___ Document source

C'est l'époque où le mouvement Parti Pris, avec sa littérature inspirée du quotidien des ouvriers de l'est montréalais, double sur sa gauche la revue Cité Libre.
Les partipristes Ferron, Aquin, Chamberland, Patrik Straram dit « le bison ravi », Miron et cie veulent libérer notre espace politico-culturel de sa gangue bourgeoise, catholique et libérale.
Du coup, le Québec fraîchement émergé de sa grande noirceur, accouche d'un authentique mouvement contre-culturel. Un mouvement qui lui offre un beau mélange d'ingrédients explosifs, pour se dégourdir culturellement et s'émanciper politiquement.
Anti-impérialisme, laïcisme, socialisme pur et dur, idéologie marxiste et valorisation du joual... Tout y est! Ou presque.
Un voyage initiatique
Fin des années 60 : fait remarquable à l'époque, un jeune journaliste canadien anglais franchit la frontière est-ouest d'un Montréal linguistiquement très polarisé. Le voyage de Malcolm Reid prendra la forme d'une exploration ethnologique, dont le résultat sera la publication, en 1972, de The Shouting Signpainters*.
Le titre traduit celui d'un poème de Paul Chamberland, Les afficheurs hurlent, un appel lancinant à la révolte autant nationale qu'ouvrière.
Le livre de Reid, consacré au groupe littéraire Parti Pris, fait valoir la spécificité absolue de la culture québécoise dans son rapport à la culture anglophone bien sûr, mais aussi à la culture canadienne-française.
Son impact se fait sentir surtout dans les milieux nationalistes du canada-anglais et chez les francophiles et les Québec watchers des États-Unis.
Mais, au Québec même, bien que Le Devoir en ait fait une critique élogieuse à la une de sa page culturelle, les éditeurs - y compris les premiers concernés, les éditions Parti Pris, - sont trop accaparés par l'effervescence politique ambiante pour réagir. La traduction de l'ouvrage, d'abord retardée, se voit bientôt reportée aux calendes grecques.
La résurrection arrive 34 ans plus tard, en 2006 : une écrivaine de Montréal, Sherry Simon, professeure d'études françaises à Concordia, louange The Shouting Signpainters en tant que livre marquant de sa génération.
L'intérêt aussitôt ravivé pour le livre de Reid incite M. Léo Jacques, des Presses de l'Université Laval (PUL), à prendre le relais pour une traduction. Fruit du travail d'Éloïse Duhaime et de l'auteur, la version française, titrée Notre parti est pris et préfacée par l'historien Jean Provencher, sera disponible au Salon du livre de Québec (du 15 au 19 avril).

______
___ Données fournies

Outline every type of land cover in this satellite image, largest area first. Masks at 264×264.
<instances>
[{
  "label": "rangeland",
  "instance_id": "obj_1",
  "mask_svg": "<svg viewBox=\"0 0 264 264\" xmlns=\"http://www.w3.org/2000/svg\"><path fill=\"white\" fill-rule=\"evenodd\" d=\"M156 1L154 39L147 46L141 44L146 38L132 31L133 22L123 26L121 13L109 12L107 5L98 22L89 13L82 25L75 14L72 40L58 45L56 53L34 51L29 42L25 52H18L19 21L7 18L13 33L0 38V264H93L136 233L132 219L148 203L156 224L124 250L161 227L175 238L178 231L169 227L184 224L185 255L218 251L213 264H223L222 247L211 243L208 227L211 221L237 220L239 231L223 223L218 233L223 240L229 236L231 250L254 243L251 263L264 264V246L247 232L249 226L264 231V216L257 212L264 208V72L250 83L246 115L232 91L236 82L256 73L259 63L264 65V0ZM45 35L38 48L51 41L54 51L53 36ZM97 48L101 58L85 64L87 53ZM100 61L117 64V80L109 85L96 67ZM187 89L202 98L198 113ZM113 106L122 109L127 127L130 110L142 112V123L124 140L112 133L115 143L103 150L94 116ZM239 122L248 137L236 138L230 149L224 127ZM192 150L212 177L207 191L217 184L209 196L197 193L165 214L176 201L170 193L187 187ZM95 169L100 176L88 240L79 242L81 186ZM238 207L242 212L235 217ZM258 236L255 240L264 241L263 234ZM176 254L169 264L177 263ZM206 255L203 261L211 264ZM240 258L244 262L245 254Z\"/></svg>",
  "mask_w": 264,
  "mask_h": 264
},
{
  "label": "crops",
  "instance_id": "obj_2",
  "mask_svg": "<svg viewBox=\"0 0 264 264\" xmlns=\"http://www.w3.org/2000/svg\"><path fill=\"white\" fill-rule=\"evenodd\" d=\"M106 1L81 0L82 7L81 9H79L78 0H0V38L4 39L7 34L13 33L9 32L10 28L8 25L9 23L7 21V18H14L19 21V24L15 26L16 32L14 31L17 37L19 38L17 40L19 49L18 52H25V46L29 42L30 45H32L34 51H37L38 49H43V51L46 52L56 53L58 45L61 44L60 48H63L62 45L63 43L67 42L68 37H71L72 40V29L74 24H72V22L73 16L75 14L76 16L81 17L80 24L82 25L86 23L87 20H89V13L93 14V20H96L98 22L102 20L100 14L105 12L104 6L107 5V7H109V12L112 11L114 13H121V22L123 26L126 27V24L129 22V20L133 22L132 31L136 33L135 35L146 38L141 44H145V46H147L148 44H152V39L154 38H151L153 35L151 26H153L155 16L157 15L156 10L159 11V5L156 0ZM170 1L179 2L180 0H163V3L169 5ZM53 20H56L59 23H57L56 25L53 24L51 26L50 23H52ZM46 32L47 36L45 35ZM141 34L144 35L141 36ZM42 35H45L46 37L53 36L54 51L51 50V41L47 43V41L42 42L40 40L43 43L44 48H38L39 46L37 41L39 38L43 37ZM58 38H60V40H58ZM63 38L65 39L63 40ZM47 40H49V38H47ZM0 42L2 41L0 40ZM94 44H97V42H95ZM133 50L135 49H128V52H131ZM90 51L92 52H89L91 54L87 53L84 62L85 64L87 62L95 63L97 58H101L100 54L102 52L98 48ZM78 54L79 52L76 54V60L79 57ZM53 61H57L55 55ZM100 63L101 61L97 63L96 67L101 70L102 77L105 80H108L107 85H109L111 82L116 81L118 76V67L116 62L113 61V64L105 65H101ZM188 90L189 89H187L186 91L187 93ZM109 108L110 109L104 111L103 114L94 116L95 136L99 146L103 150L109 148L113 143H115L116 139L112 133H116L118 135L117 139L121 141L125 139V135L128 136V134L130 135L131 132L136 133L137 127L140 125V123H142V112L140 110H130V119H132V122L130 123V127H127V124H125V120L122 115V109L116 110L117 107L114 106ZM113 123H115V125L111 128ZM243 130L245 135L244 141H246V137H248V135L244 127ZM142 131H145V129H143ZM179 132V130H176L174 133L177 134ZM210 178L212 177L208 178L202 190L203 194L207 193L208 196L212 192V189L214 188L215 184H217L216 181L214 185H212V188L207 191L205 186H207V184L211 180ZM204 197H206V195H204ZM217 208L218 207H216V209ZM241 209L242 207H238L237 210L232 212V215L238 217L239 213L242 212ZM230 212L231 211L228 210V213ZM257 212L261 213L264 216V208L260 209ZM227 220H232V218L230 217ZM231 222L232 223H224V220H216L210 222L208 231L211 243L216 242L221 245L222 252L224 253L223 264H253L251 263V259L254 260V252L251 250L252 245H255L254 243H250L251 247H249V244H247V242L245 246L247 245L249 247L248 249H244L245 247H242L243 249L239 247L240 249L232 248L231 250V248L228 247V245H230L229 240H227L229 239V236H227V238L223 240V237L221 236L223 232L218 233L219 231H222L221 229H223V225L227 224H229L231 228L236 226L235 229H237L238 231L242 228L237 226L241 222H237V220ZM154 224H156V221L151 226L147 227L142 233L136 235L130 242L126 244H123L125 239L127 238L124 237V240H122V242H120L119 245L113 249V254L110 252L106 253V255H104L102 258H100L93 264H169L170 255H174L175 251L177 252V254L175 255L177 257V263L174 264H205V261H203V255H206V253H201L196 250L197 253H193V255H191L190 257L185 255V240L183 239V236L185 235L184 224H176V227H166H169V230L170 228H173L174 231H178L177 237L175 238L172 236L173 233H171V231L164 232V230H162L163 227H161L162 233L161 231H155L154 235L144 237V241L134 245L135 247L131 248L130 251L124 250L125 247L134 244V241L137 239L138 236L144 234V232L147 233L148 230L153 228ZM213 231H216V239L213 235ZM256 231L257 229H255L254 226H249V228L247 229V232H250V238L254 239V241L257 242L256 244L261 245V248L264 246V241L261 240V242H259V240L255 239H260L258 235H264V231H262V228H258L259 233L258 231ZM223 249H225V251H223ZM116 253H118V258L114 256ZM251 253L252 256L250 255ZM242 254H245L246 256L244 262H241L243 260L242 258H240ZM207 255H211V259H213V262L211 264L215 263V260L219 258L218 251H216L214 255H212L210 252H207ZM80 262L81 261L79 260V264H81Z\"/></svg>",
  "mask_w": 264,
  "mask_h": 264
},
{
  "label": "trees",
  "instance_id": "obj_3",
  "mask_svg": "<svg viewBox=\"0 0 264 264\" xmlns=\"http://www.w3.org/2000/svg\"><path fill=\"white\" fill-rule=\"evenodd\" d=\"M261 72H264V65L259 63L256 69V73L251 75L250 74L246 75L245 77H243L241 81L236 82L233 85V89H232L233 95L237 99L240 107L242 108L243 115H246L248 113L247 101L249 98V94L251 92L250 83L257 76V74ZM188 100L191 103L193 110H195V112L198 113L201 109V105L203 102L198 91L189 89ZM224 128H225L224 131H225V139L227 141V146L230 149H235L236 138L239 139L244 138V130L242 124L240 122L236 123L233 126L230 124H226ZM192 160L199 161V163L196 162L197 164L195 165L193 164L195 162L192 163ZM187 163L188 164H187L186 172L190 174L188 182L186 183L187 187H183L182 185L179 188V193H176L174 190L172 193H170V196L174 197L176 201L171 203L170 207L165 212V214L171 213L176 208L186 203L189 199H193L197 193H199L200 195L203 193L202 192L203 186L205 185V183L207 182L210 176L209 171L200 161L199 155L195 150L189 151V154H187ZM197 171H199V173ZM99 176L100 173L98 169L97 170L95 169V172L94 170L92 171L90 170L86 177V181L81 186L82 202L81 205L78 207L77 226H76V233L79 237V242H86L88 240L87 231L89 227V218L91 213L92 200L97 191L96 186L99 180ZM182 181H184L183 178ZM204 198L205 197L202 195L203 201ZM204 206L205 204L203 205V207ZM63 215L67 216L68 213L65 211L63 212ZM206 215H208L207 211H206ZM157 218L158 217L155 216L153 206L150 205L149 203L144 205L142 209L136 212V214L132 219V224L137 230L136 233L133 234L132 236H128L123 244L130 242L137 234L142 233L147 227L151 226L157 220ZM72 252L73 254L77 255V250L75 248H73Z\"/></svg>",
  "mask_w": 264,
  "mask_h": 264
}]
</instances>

______

- Consigne A: Pour chacune des affirmations suivantes, indiquez par oui ou par non si elle concorde avec le document source, en citant textuellement les mots de celui-ci qui tranchent la question : (i) The Shouting Signpainters a été publié en 1972 ; (ii) le titre du livre traduit celui d'un poème de Gaston Miron ; (iii) la version française est préfacée par Sherry Simon.
- Consigne B: D'après le document source, sous quel titre paraît la version française du livre de Malcolm Reid ?
- Consigne C: Rédigez la suite du document source consacré au livre de Malcolm Reid sur Parti Pris, en reprenant après sa dernière phrase.
Les items n'ont aucun lien avec le document source.

- Réponse rédigée A:
(i) Oui : « dont le résultat sera la publication, en 1972, de The Shouting Signpainters ».
(ii) Non : « Le titre traduit celui d'un poème de Paul Chamberland, Les afficheurs hurlent ».
(iii) Non : « préfacée par l'historien Jean Provencher ».

- Réponse rédigée B: Notre parti est pris.

- Réponse rédigée C:
Des existentialistes québécois
L'expression notre parti est pris vient de Sartre; il plaidait à l'époque pour le caractère authentiquement anti-capitaliste de l'existentialisme face aux critiques du Parti communiste français. « Entre la bourgeoisie et le prolétariat, a-t-il écrit dans Qu'est ce que la littérature (1946), notre parti est pris ». Il y a donc chez les partipristes une provocation dans le choix de l'expression qui laisse entendre qu'ils sont des têtes de cochon.
Le Refus Global et l'existentialisme font partie des inspirations fondamentales du mouvement. « C'étaient pas des marxistes orthodoxes comme on en a eu par la suite, explique Malcolm Reid. Ils n'étaient pas branchés sur Lénine ou Mao, mais sur leur propre combinaison d'éléments fondateurs. Ils citaient souvent les écrivains existentialistes, sauf De Beauvoir...Ce fut leur gaffe, car il leur manquait un côté féministe, anti-macho. Sans doute n'avaient-ils pas lu attentivement le Deuxième sexe. Pas de vedettes féminines à Parti pris, à part Clémence Desrochers - qui de toute façon était déjà connue, sinon célèbre avant Parti pris - et peut-être Michèle Lalonde (Speak white à la Nuit de la Poésie)», dixit Reed.
Moins directement politique que son opposé fédéraliste, Cité Libre, la revue Parti Pris, mieux enracinée dans la mouvance populaire, véhiculait un message socio-culturel plus radical.
L'impact sur les chansonniers, par exemple, fut immédiat. Ceux-ci deviennent moins « fleur bleue », plus rock, ce qui accélère l'arrivée sur scène de l'Ostie de show, de la Nuit de la poésie, de Charlebois, de Chants et poèmes de la résistance, etc. Dans l'optique de Cité Libre, une culture, ça devait s'acquérir. Pour Parti pris, une culture est une chose qu'on a déjà, la culture c'est ce qu'on est.
Ce qu'il en reste aujourd'hui
« Quand je suis arrivé à Québec dans les années 70, raconte Malcolm, le mouvement populaire avec ses comités de citoyens, ses regroupements de consommateurs, de locataires, d'assistés sociaux, son journal Droit de Parole, son Théâtre Euh! et son enracinement dans la classe ouvrière locale, m'a paru le prolongement local des idées de Parti pris.
Le mouvement existe toujours, mais il est aujourd'hui associé à une nouvelle gauche qui se réclame de l'altermondialisme, du féminisme et de l'écologisme. Les revendications de la nouvelle gauche me semblent avoir plus de profondeur qu'au temps de la crise d'octobre. »
« J'espère que ceux qui s'intéressent aux origines de l'actuelle gauche québécoise, vont lire Notre parti est pris. J'ai moi-même illustré la version traduite qui, contrairement à l'originale, contient autant de matériel visuel que de littérature, » conclut l'auteur.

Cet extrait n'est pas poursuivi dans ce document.